(Beginning of TASK INPUT)

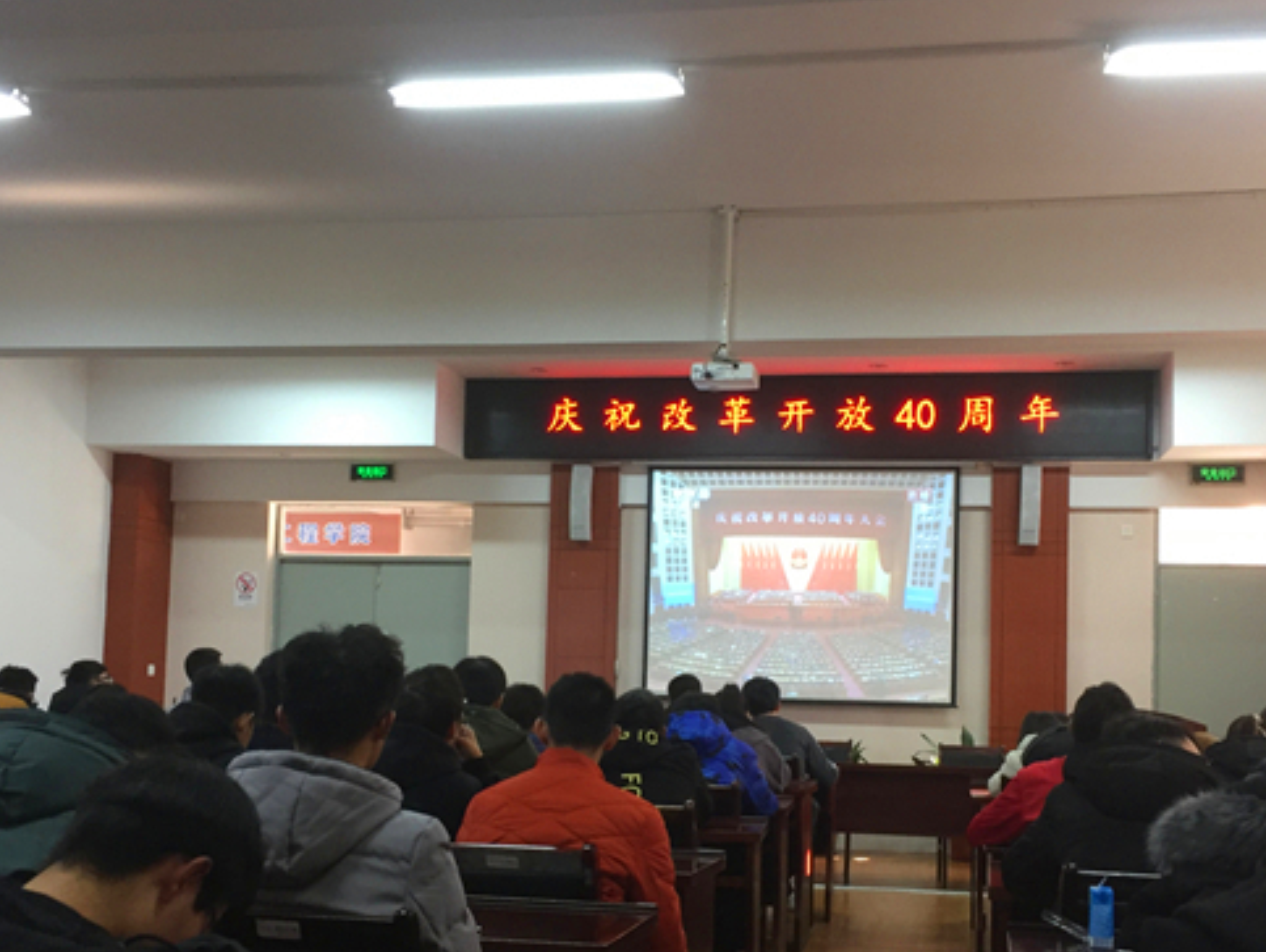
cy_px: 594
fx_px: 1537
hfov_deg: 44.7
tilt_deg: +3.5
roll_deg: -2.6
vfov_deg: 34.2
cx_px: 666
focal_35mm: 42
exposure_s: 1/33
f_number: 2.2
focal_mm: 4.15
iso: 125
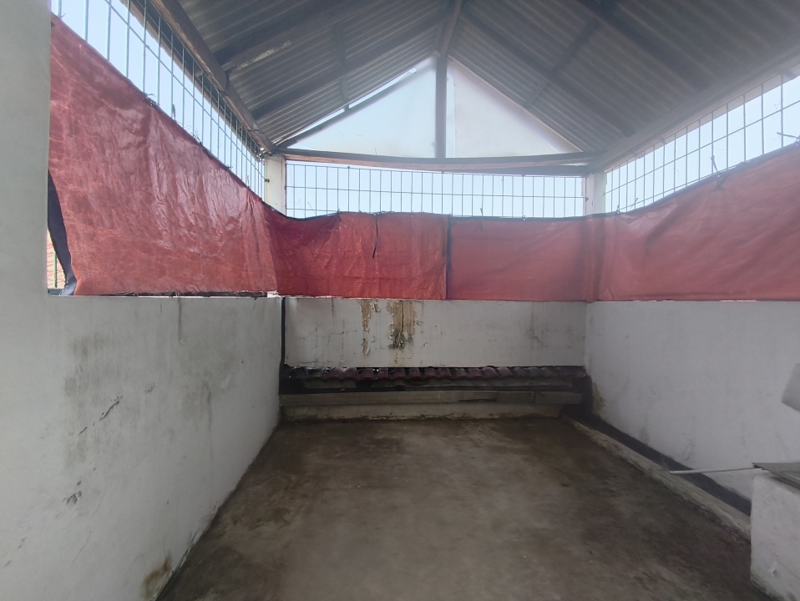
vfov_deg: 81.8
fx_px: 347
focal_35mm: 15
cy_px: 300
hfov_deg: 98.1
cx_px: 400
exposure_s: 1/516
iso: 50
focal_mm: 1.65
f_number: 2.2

(End of TASK INPUT)
(Beginning of TASK INPUT)

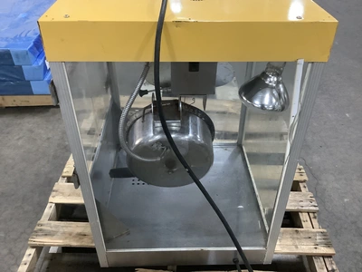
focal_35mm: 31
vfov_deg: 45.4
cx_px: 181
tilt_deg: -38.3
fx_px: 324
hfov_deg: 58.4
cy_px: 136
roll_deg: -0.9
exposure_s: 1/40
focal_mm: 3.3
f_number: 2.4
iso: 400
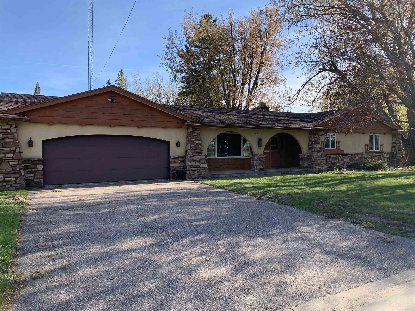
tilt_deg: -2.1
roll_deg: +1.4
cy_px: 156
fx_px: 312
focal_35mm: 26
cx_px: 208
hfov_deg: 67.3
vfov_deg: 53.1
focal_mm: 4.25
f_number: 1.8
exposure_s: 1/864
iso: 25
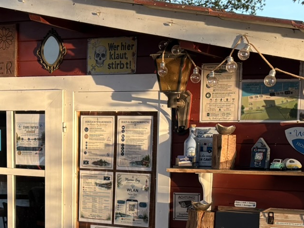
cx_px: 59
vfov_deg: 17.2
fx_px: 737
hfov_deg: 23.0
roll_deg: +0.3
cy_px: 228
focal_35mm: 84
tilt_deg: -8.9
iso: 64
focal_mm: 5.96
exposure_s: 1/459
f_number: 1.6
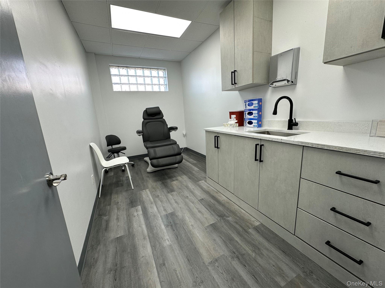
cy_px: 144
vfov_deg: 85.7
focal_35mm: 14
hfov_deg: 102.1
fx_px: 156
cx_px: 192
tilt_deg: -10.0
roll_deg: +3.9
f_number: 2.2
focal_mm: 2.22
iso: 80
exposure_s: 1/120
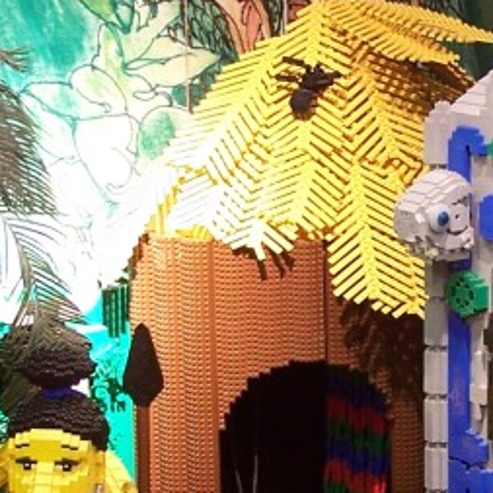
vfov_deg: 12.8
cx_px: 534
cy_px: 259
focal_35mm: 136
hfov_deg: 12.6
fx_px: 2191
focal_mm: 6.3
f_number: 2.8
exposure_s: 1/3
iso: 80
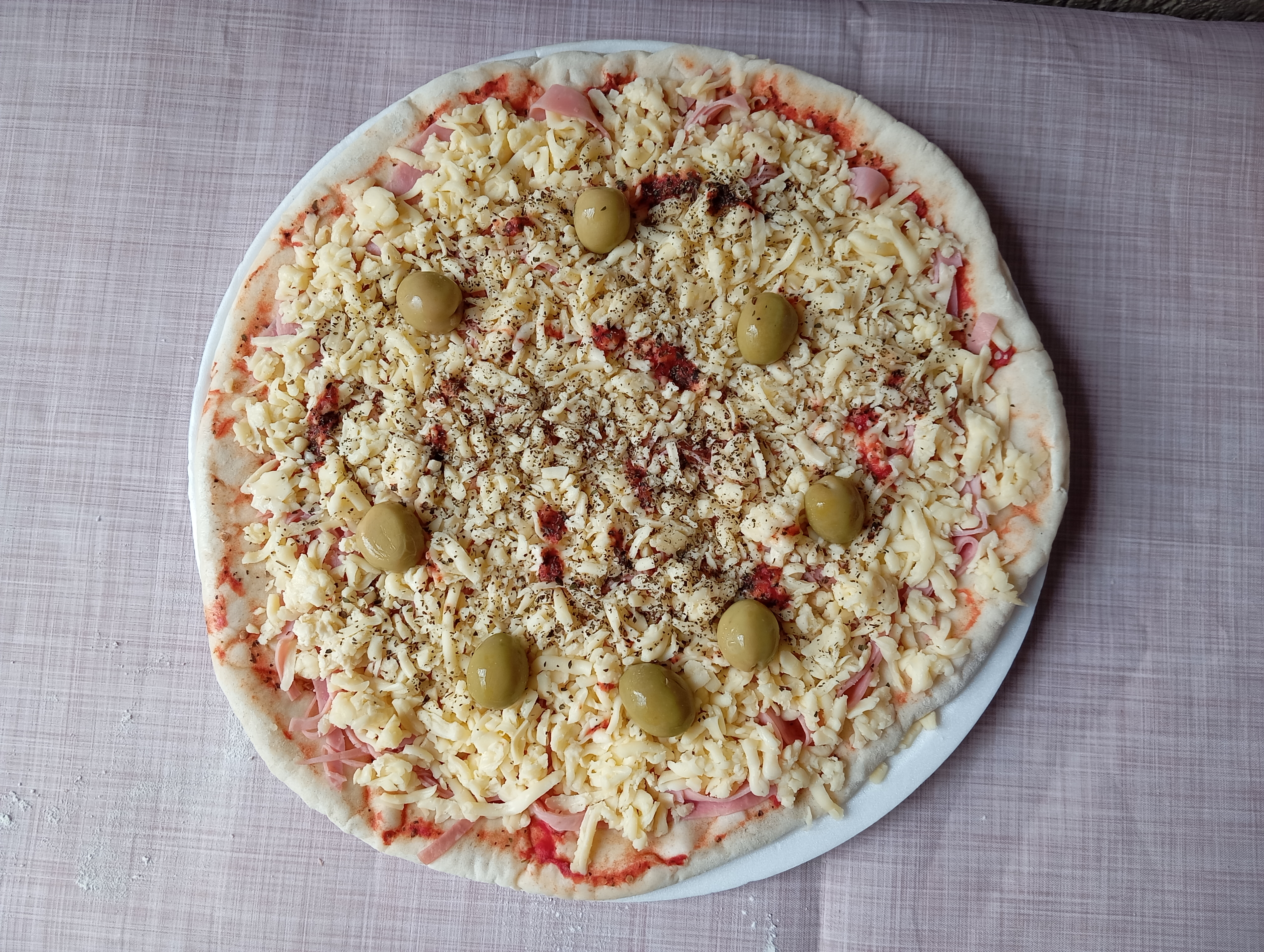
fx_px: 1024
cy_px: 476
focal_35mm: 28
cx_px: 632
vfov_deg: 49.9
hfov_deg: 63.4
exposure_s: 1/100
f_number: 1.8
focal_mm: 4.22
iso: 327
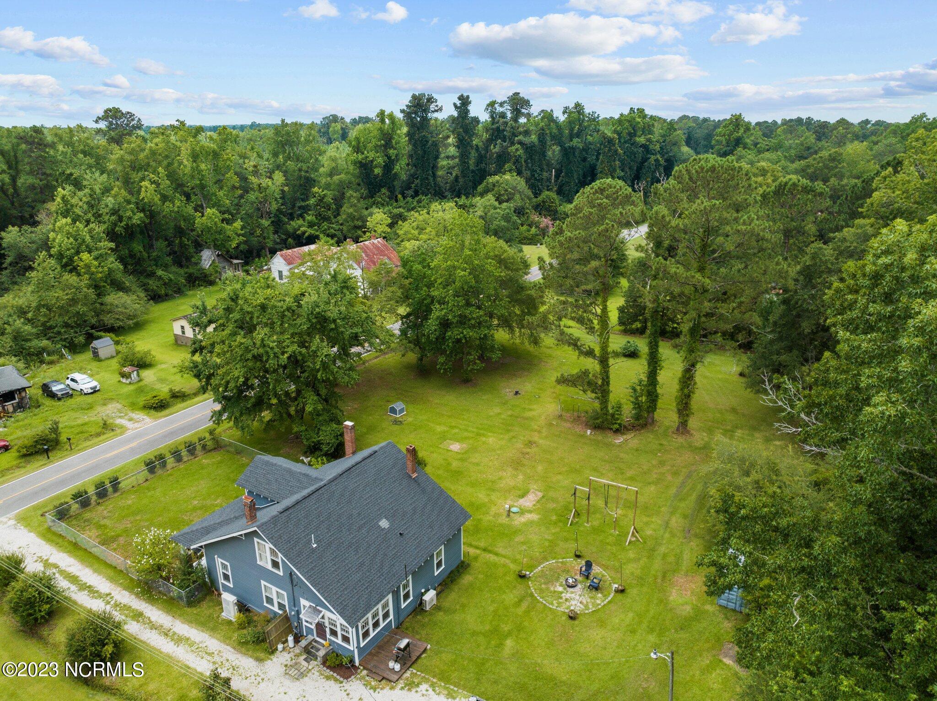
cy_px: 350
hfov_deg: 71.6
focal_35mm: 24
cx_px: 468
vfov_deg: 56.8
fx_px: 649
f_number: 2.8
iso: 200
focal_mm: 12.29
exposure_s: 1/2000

(End of TASK INPUT)
(Beginning of TASK INPUT)

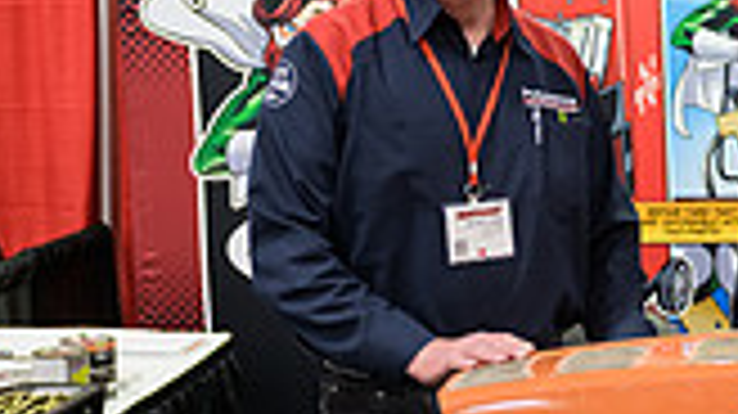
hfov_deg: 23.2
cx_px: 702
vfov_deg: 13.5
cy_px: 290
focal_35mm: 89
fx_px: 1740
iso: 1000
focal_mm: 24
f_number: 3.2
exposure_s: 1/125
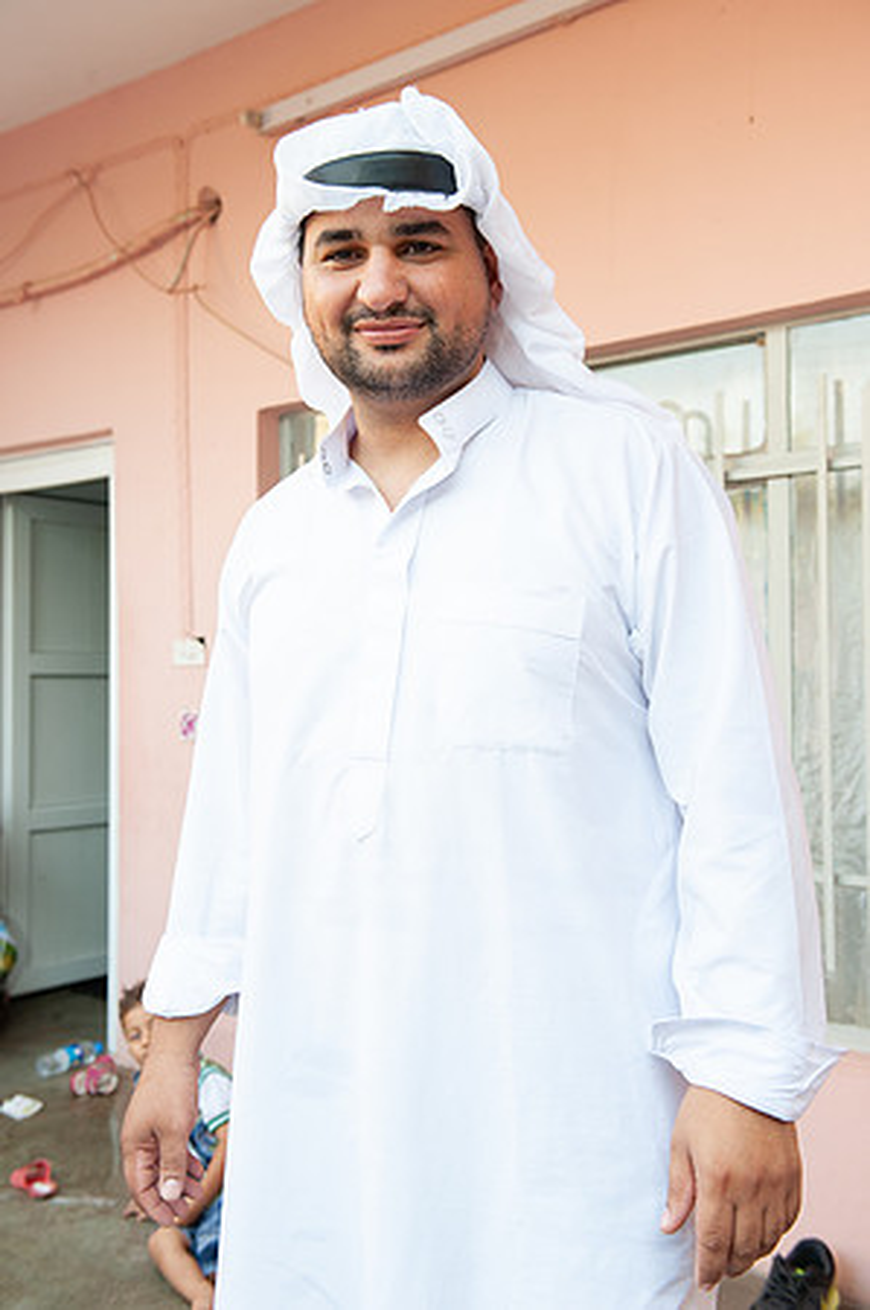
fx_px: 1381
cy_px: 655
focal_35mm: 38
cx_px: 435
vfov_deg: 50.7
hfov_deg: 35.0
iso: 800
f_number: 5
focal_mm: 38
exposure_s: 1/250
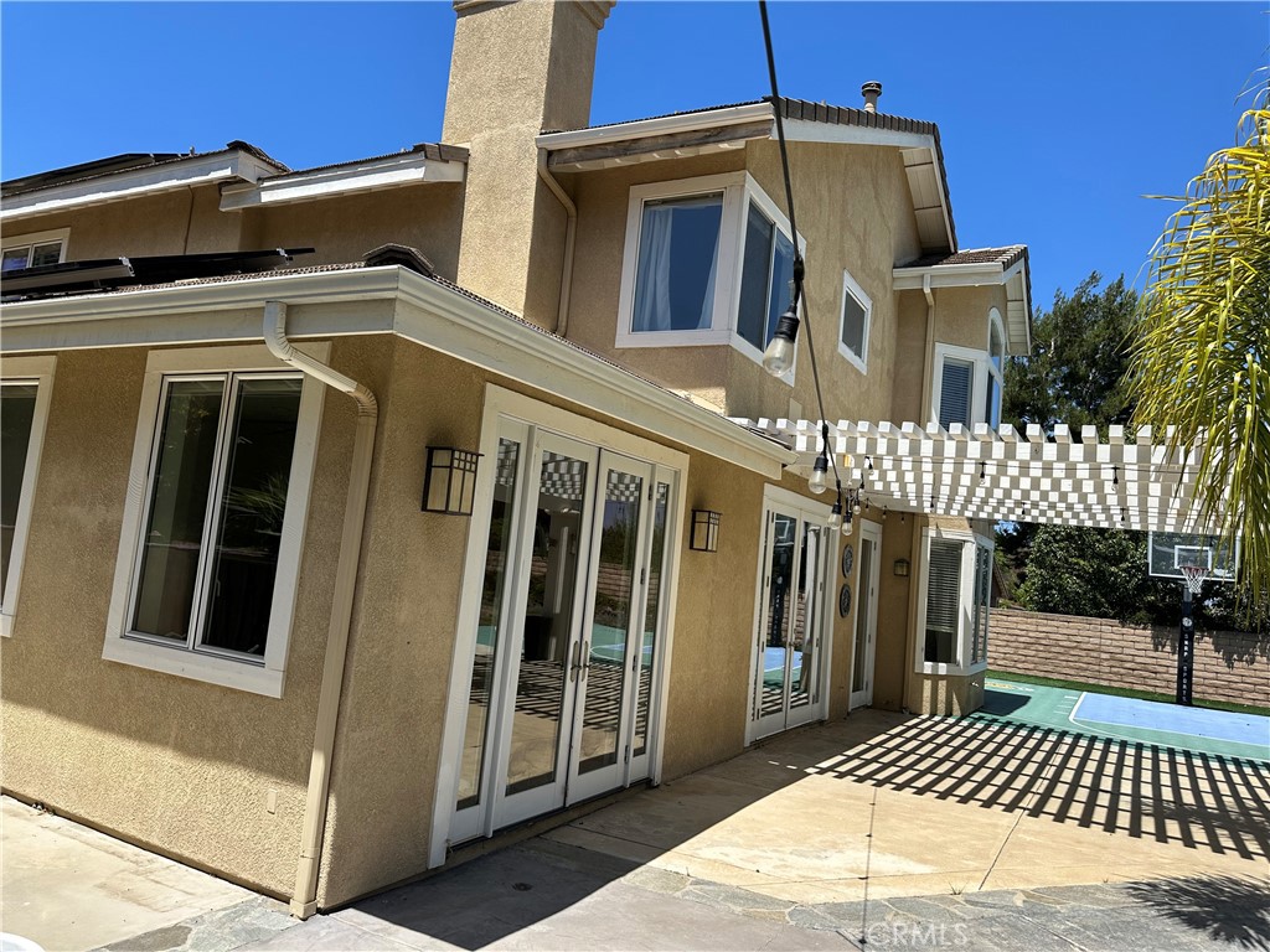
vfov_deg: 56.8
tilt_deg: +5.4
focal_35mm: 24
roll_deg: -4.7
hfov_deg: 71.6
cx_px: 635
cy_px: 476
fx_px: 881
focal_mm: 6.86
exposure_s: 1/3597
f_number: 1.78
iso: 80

(End of TASK INPUT)

_TASK TO CARRY OUT_
From the data above, return only the lines starting at the line that holds "exposure_s: 1/864" and ending at the line that holds "hfov_deg: 102.1", word for word and without pictures.

_TASK SOLUTION_
exposure_s: 1/864
iso: 25
cx_px: 59
vfov_deg: 17.2
fx_px: 737
hfov_deg: 23.0
roll_deg: +0.3
cy_px: 228
focal_35mm: 84
tilt_deg: -8.9
iso: 64
focal_mm: 5.96
exposure_s: 1/459
f_number: 1.6
cy_px: 144
vfov_deg: 85.7
focal_35mm: 14
hfov_deg: 102.1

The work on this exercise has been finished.